Tinnitus is the perception of an external sound that is not external. It can be described as many different sounds such as a high pitched tone, a buzzing sound, a hissing sound and can also be musical. It can also sound a bit like your pulse. It can come and go or be there all of the time and can be in one ear, both ears, or it may sound like it is inside your head.
Tinnitus is common in the general population (about 30% of people get tinnitus at some point in their life (British Tinnitus Association)) and it is more common in those with a hearing loss. If your tinnitus is associated with hearing loss, a hearing aid can be the best way to manage it.
Tinnitus is not always associated with hearing loss and can be found in people with normal hearing however, it is usually the result of some change- physically or mentally such as stress or feeling under the weather. Tinnitus is rarely the symptom of a serious disorder but if you feel worried about this, then your GP will be able to advise you on the next step to take.
The brain is usually able to “filter out” what is not important or interesting to it such as a ticking clock or background noise. When there is a change in the body, for example, wax blocking the ears, the brain tries to get more information from the ears - this extra information that the brain receives can be perceived as tinnitus.
Most people with tinnitus can go about their day-to-day activities and find that their tinnitus settles down. However, sometimes, tinnitus can be particularly distressing. If you are finding it difficult to manage tinnitus, get a referral from your GP to Audiology so that we are able to offer you advice on how to manage your tinnitus.
Find out more about tinnitus and hearing therapy here.
An audiologist will ask some questions relating to your hearing and the difficulties that you are having. We understand that each patient is unique in the way that they experience their hearing impairment and the difficulties that they have day-to-day. We will be on hand with a listening ear to ensure that we have all of the information that we need to manage your hearing and any difficulties that you may be having.

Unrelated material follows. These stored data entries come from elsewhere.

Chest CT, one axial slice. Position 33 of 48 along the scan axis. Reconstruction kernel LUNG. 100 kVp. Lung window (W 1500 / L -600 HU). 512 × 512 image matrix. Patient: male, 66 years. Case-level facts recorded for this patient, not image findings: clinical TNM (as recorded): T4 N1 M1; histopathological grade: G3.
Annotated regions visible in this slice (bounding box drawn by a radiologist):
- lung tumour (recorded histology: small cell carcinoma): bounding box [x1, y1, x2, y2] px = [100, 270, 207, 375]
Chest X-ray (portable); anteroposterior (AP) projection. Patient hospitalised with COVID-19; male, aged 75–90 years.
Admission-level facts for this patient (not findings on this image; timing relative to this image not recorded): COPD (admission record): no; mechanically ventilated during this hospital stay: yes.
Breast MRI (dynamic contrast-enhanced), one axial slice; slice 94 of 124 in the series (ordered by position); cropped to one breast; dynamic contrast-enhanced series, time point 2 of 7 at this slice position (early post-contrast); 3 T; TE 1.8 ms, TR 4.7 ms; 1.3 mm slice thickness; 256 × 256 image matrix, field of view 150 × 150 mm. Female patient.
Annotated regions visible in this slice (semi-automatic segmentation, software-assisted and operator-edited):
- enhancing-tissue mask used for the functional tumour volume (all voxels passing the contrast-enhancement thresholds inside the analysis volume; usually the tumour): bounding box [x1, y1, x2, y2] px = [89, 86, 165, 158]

During a face to face appointment, your ears will be examined to make sure that they are free from wax so that a hearing test can be performed. Other tests may be performed to test the health of your middle ear. Your hearing will be tested to determine if there is a hearing loss present and if it is in one or both of your ears. Another referral to Ear Nose and Throat may be necessary if further investigation is required to see what has caused your hearing difficulties.
Your audiologist will be able to advise you if you could benefit from a hearing aid. If you decide that a hearing aid would be helpful for you then it will be programmed to suit your hearing loss and your needs.